Extracted text:
• • • •
Dying to Live

A review of Dying to Live by Pierre-Claver Ndacyayisenga

Published on July 16, 2013

Everyone is dying to live: cancer patients, amateur yoginis, guests on Oprah. Inspirational posters on Facebook remind us to “focus on what’s important” and that when life gets you down to “hold your head up and keep going.” We must be the bravest, most noble, most self-directed group of people ever. We’re all “survivors” and if given half the chance we will chew your ear off with a heart-warming tale of grit and passion. Or we could get over ourselves and read Dying to Live: A Rwandan Family’s Five-Year Flight Across the Congo.

The Rwandan genocide began in April 1994, the day after President Habyarimana’s plane crashed under suspicious circumstances. Estimates now put the death toll at anywhere from five hundred thousand to one million people as he country’s two ethnic groups, the Hutus and the Tutsis, took out generations of resentment upon each other. Shortly after the first eruptions of violence, Pierre-Claver Ndacyayisenga, a schoolteacher in Kigali, his wife, and their three small children embarked on what would become a five-year walk for their lives.
• • • •
Entries shown:
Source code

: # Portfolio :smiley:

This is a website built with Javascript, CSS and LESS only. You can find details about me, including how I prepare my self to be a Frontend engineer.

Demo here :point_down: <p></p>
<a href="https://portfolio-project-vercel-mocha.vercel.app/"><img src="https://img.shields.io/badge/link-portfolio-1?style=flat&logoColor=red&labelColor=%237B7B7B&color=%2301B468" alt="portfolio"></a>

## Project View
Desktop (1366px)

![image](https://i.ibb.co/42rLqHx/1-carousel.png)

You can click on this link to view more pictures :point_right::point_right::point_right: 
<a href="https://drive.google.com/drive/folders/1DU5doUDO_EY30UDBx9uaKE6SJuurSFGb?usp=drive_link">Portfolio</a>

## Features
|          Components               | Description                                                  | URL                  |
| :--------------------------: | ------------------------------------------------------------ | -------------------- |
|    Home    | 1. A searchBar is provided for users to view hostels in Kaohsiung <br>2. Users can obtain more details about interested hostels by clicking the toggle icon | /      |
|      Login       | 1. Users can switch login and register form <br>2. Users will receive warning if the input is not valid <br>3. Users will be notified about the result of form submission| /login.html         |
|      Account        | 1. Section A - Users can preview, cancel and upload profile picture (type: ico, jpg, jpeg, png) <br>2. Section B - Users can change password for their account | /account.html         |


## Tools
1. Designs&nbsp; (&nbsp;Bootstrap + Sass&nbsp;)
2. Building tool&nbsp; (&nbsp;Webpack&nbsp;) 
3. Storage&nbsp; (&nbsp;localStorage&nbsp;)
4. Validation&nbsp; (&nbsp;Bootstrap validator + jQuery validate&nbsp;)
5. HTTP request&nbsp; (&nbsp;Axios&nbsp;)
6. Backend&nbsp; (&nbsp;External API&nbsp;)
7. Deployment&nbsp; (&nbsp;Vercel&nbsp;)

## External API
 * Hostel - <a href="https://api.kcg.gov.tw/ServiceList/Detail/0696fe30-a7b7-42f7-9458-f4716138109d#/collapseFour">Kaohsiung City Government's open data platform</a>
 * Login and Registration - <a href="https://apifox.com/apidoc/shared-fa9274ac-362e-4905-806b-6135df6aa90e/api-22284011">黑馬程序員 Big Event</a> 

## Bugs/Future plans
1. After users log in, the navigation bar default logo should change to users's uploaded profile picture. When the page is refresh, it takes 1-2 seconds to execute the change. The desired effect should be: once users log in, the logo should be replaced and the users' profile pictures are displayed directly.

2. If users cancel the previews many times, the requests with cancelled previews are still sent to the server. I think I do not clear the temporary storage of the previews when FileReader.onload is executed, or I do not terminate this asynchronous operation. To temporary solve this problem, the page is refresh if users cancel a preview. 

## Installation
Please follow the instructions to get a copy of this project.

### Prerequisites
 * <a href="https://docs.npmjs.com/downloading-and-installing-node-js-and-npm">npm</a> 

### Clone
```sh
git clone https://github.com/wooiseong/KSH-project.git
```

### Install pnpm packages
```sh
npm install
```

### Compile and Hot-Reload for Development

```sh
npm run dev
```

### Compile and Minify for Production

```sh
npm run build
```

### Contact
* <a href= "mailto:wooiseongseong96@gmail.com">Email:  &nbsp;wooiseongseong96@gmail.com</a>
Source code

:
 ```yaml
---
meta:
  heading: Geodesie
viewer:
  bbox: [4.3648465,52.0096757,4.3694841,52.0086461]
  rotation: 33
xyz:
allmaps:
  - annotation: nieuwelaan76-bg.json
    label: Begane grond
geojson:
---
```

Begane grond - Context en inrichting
• • • •
Using the information:
1. Rewrite everything from "Everyone is dying" down to "Across the Congo." in the review of Dying to Live, changing "survivors" to "heroes".
2. According to the review of Dying to Live, what job did Pierre-Claver Ndacyayisenga hold in Kigali?

Answers:
1.
Everyone is dying to live: cancer patients, amateur yoginis, guests on Oprah. Inspirational posters on Facebook remind us to “focus on what’s important” and that when life gets you down to “hold your head up and keep going.” We must be the bravest, most noble, most self-directed group of people ever. We’re all “heroes” and if given half the chance we will chew your ear off with a heart-warming tale of grit and passion. Or we could get over ourselves and read Dying to Live: A Rwandan Family’s Five-Year Flight Across the Congo.

2. He was a schoolteacher.